Exclusion de fonction et référé-suspension : le CE rappelle les conditions de l'urgence et le droit de se taire s'immisce dans le débat

Dans sa décision n°492519 du 18 décembre 2024, le Conseil d'État rappelle ce que signifie l'urgence dans le cadre du référé-suspension.

En l'espèce, le président du conseil départemental de l'Oise a prononcé à l'encontre de M. B... une sanction disciplinaire d'exclusion temporaire de fonctions pour une durée de deux ans, assortie d'un sursis d'un an. L'intéressé a saisi le juge des référés du tribunal administratif d'Amiens d'une demande tendant à obtenir la suspension de cette décision. Par ordonnance du 26 février 2024, sa requête a été rejetée.

Le Conseil d'État accueille, à l'inverse, le pourvoi et en profite pour y glisser le tout récent droit de se taire.

Il juge que la “mesure prise à l'égard d'un agent public ayant pour effet de le priver de la totalité de sa rémunération doit, en principe, être regardée, dès lors que la durée de cette privation excède un mois, comme portant une atteinte grave et immédiate à la situation de cet agent, de sorte que la condition d'urgence doit être regardée comme remplie, sauf dans le cas où son employeur justifie de circonstances particulières tenant aux ressources de l'agent, aux nécessités du service ou à un autre intérêt public, qu'il appartient au juge des référés de prendre en considération en procédant à une appréciation globale des circonstances de l'espèce.”

L'administration n'ayant pas fait état de circonstances particulières, la condition d'urgence est ainsi remplie.

De plus, M. B… exposait "qu'il n'a pas été informé de son droit de se taire lors de sa comparution devant le conseil de discipline, alors que ses déclarations étaient susceptibles d'être utilisées à son encontre" ce qui amène le CE à considérer que ce moyen est, “en l'état de l'instruction, de nature à faire naître un doute sérieux quant à la légalité de cette décision.

Pour rappel, le droit de se taire a été consacré en matière disciplinaire par plusieurs décisions du Conseil constitutionnel (décision n°2023-1074 QPC du 8 décembre 2023 ; décision n°2024-1097 QPC du 26 juin 2024décision n°2024-1105 QPC du 4 octobre 2024FJH n°081, p.359, 2024) et retenu également par la CAA de Paris dans un arrêt du 2 avril 2024 (FJH n°041, p.183, 2024) : “le professionnel faisant l’objet de poursuites disciplinaires ne puisse être entendu sur les manquements qui lui sont reprochés sans qu’il soit préalablement informé du droit qu’il a de se taire”.

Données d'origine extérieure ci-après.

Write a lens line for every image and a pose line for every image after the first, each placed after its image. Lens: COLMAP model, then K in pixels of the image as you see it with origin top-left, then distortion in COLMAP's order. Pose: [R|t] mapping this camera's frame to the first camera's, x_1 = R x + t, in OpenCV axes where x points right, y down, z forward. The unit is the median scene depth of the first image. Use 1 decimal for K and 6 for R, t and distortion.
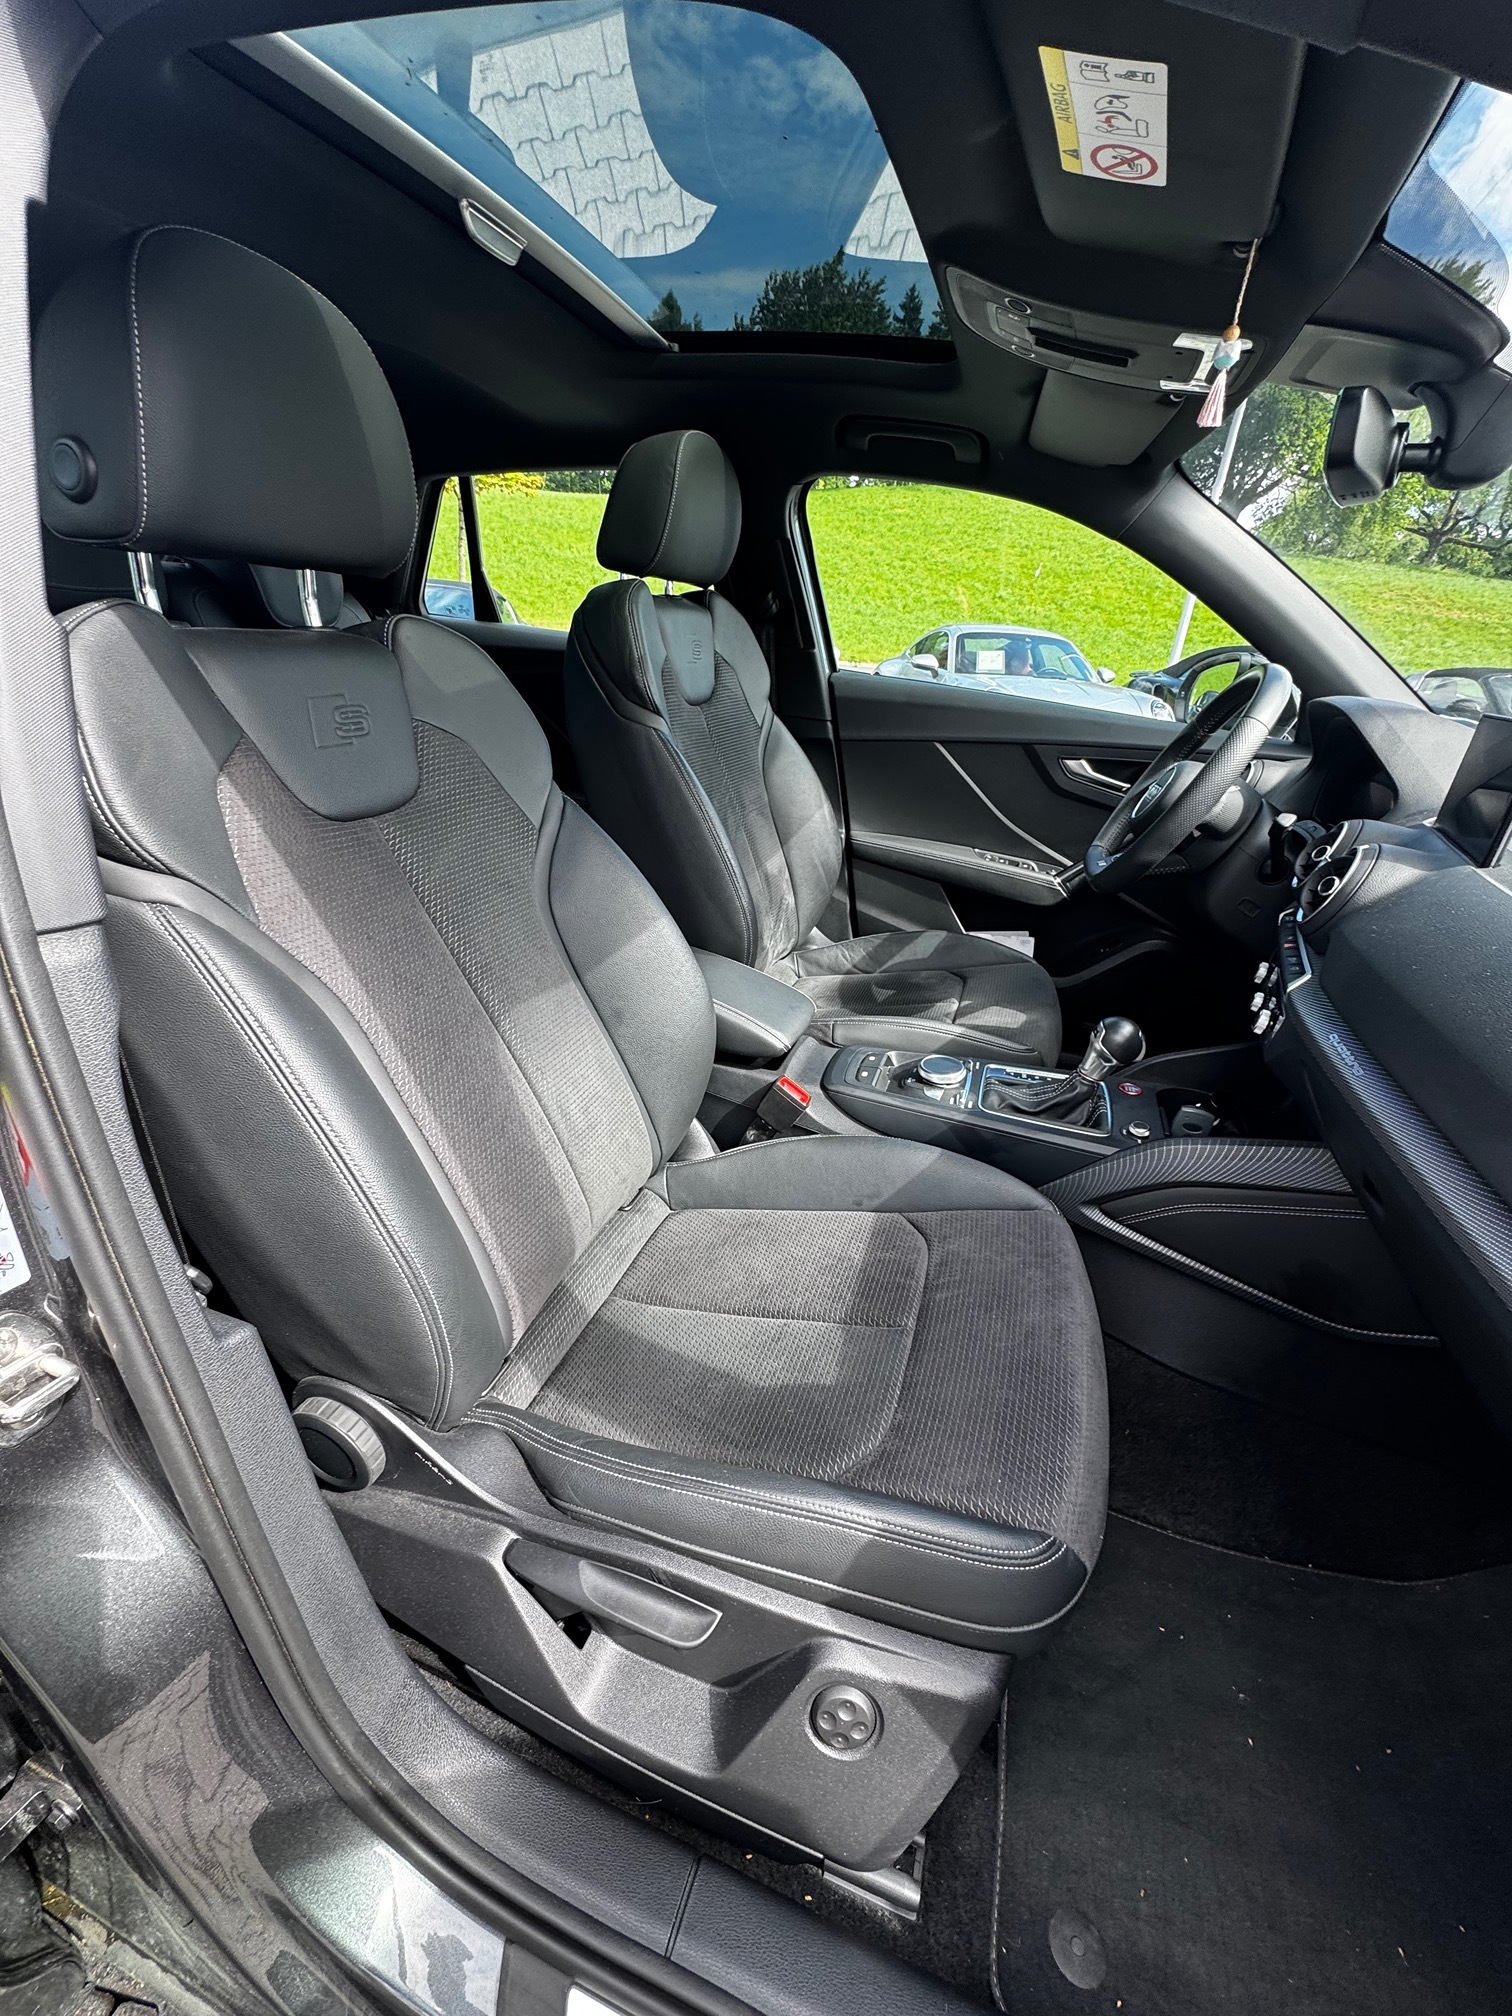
lens RADIAL K [[800.9, 0, 763.1], [0, 800.9, 1016.8], [0, 0, 1]] dist [-0.000483, 0.001229]
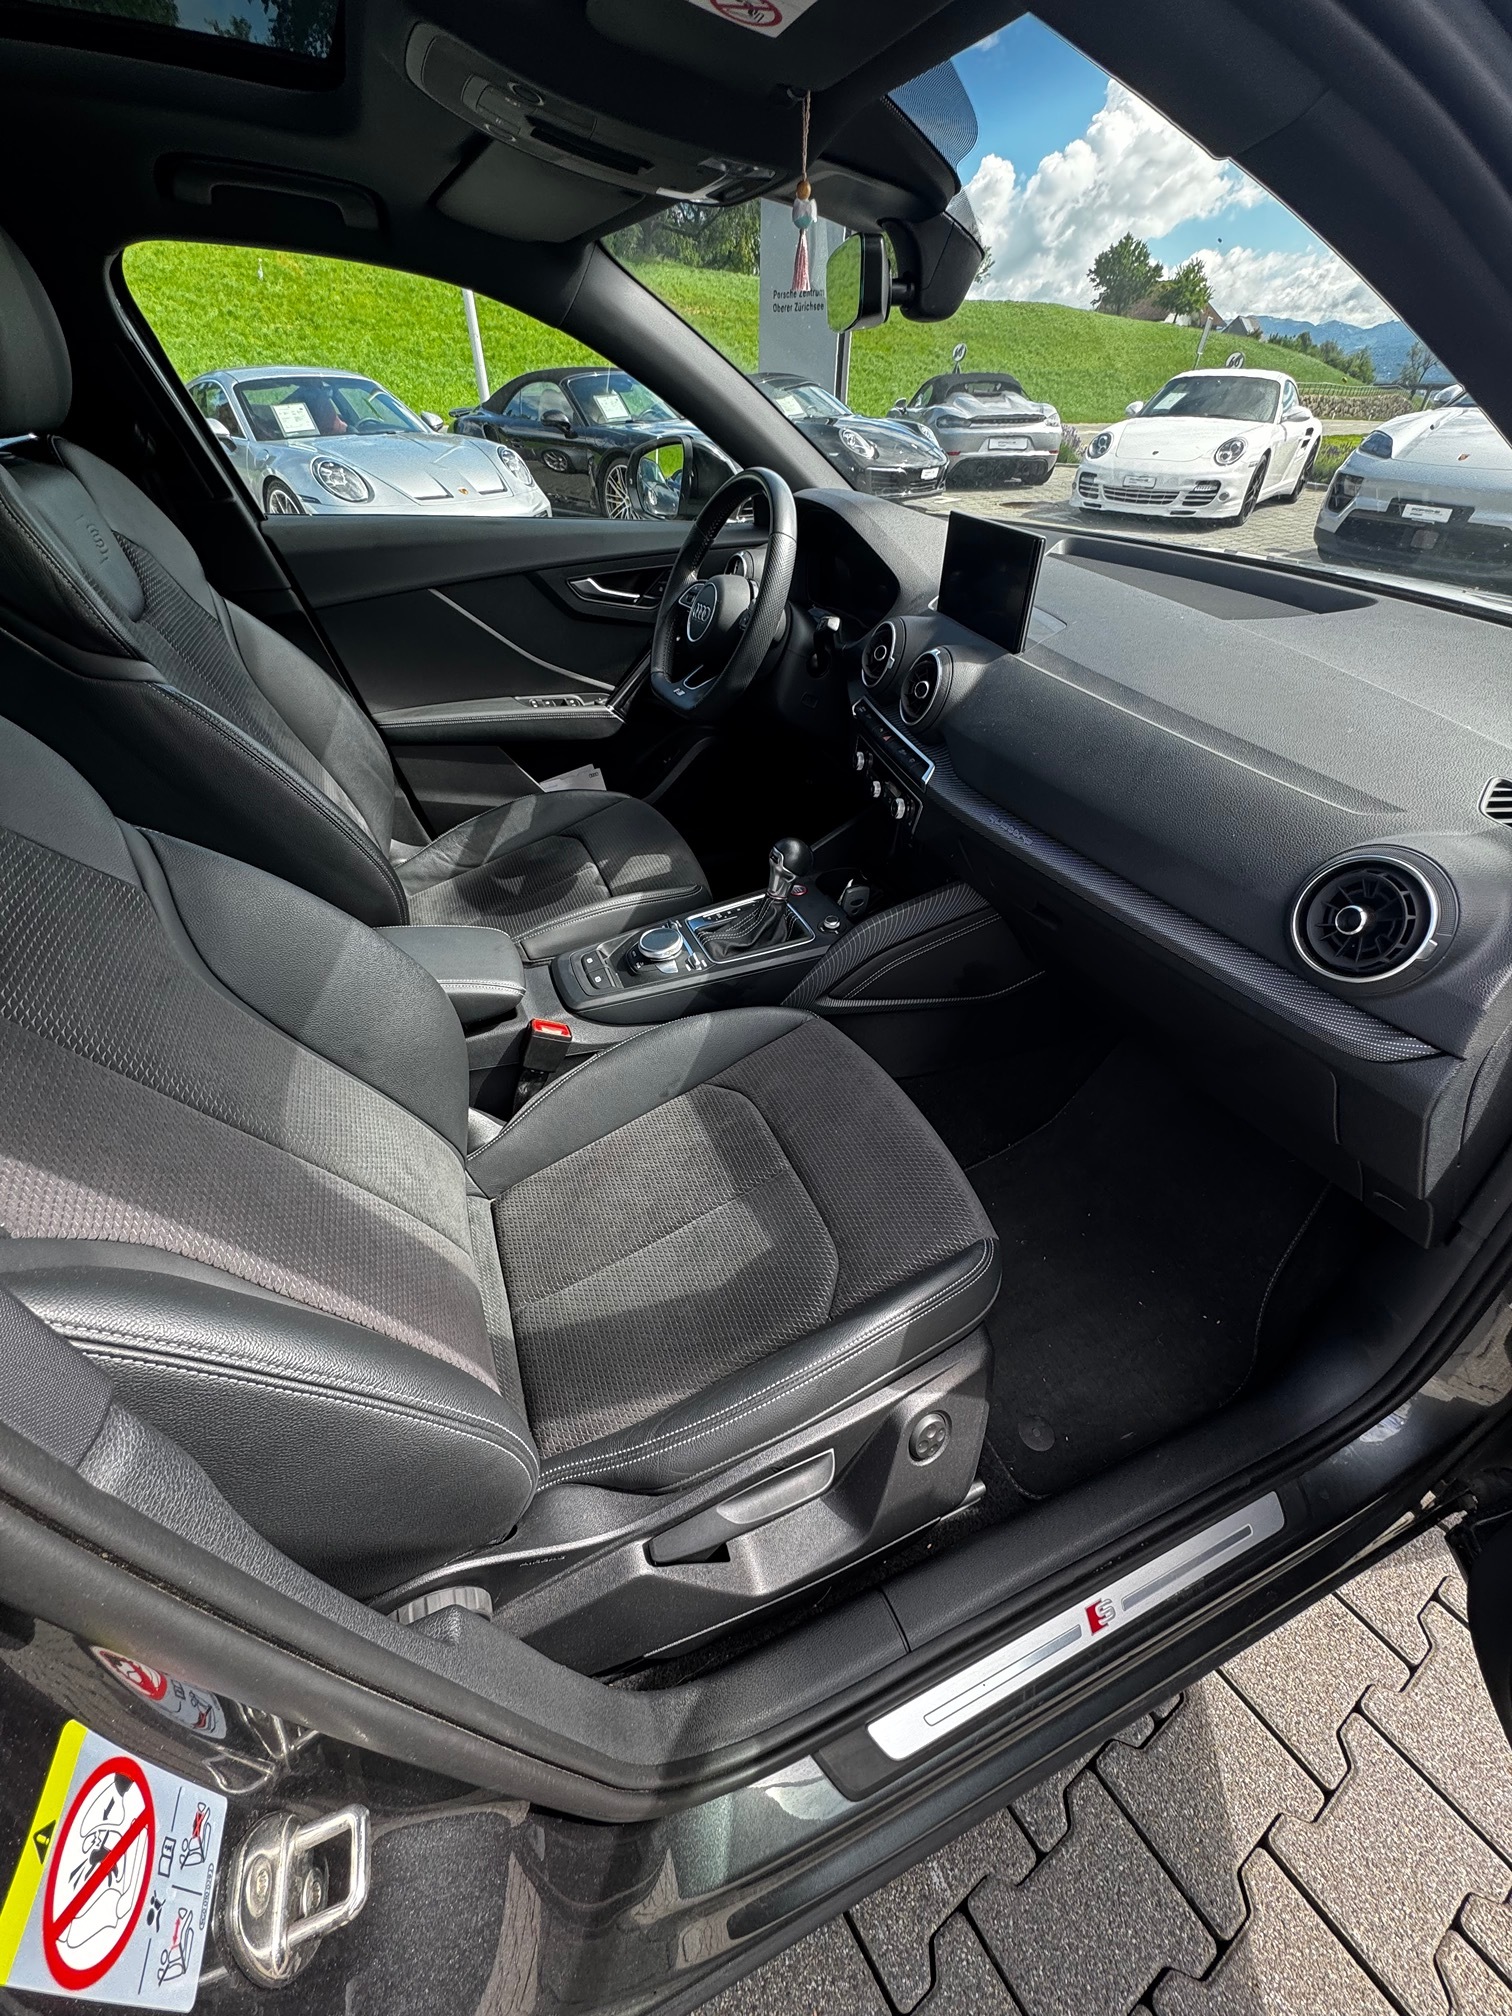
lens RADIAL K [[800.9, 0, 759.5], [0, 800.9, 1010.1], [0, 0, 1]] dist [-0.000483, 0.001229]
pose [[0.747969, -0.462675, 0.475894, -0.165239], [0.336383, 0.882337, 0.329131, -0.119570], [-0.572180, -0.086098, 0.815597, 0.049622]]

Le CE avait initialement circonscrit le principe à la procédure pénale (arrêt n°473249 du 23 juin 2023). Depuis, par deux décisions du 19 décembre 2024 (n°490157, FJH n°005, p. 19, 2025 et décision du 19 décembre 2024, n°490952), il a aligné sa position et précisé que :

- l'agent public doit être avisé, avant d'être entendu pour la première fois, qu'il dispose de ce droit pour l'ensemble de la procédure disciplinaire et notamment quand il est ensuite entendu dans le cadre d'une enquête administrative diligentée à son endroit ;

Dans la seconde décision, n°490952, relative à un vétérinaire, le CE a indiqué que “qu'elle dispose de ce droit tant lors de son audition au cours de l'instruction que lors de sa comparution devant la juridiction disciplinaire. En cas d'appel, la personne doit à nouveau recevoir cette information.” 

- lorsqu'un agent sanctionné n'a pas été informé du droit qu'il a de se taire alors que cette information était requise, l'annulation de la sanction ne sera prononcée que s'il ressort du dossier que la sanction “infligée repose de manière déterminante sur des propos tenus alors que l'intéressé n'avait pas été informé de ce droit.” 

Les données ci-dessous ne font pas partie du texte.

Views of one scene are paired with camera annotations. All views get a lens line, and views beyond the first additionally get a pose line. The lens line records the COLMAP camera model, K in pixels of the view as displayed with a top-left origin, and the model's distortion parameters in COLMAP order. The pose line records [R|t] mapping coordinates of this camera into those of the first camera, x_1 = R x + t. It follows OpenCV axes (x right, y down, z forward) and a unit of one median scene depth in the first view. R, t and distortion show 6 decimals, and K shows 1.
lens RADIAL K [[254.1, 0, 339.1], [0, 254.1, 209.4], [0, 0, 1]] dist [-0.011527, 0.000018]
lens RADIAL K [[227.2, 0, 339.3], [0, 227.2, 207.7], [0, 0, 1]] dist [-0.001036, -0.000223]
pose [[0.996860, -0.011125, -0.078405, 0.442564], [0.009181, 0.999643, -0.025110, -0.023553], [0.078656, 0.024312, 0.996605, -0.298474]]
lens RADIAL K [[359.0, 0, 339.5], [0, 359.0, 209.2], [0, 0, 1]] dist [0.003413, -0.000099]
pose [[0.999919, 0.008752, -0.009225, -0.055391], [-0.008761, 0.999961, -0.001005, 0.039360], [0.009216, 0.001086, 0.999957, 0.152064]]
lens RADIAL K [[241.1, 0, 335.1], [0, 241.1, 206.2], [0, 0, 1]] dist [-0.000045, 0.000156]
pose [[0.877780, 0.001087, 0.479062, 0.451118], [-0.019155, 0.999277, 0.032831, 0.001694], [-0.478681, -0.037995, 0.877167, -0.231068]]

Dans l'arrêt n°n°490157, le CE a rejeté la requête d'une part parce que la sanction prononcée ne se fonde pas de manière déterminante sur les propos qu'il a tenus dans le cadre de cette enquête de l'Inspection Générale de la Justice, et d'autre part, parce qu'il a été informé de son droit de se taire au regard des questions prioritaires de constitutionnalité en attente de jugement au moment de son audition par le rapporteur désigné par le président de la formation compétente du Conseil supérieur de la magistrature.  

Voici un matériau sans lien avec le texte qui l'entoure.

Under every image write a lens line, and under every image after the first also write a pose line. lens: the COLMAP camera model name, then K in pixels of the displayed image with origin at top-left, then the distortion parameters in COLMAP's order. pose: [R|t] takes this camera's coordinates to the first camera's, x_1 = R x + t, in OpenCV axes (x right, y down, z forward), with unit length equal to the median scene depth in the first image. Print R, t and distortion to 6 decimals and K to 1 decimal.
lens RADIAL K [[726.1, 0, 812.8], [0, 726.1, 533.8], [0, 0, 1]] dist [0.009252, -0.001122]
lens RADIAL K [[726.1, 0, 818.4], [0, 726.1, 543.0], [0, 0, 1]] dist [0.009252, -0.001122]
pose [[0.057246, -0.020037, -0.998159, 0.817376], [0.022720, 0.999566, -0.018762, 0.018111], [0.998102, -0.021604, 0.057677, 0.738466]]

La limite est toutefois tracée : “le droit de se taire ne s'applique ni aux échanges ordinaires avec les agents dans le cadre de l'exercice du pouvoir hiérarchique, ni aux enquêtes et inspections diligentées par l'autorité hiérarchique et par les services d'inspection ou de contrôle, quand bien même ceux-ci sont susceptibles de révéler des manquements commis par un agent” (considérant n°3 de l'arrêt).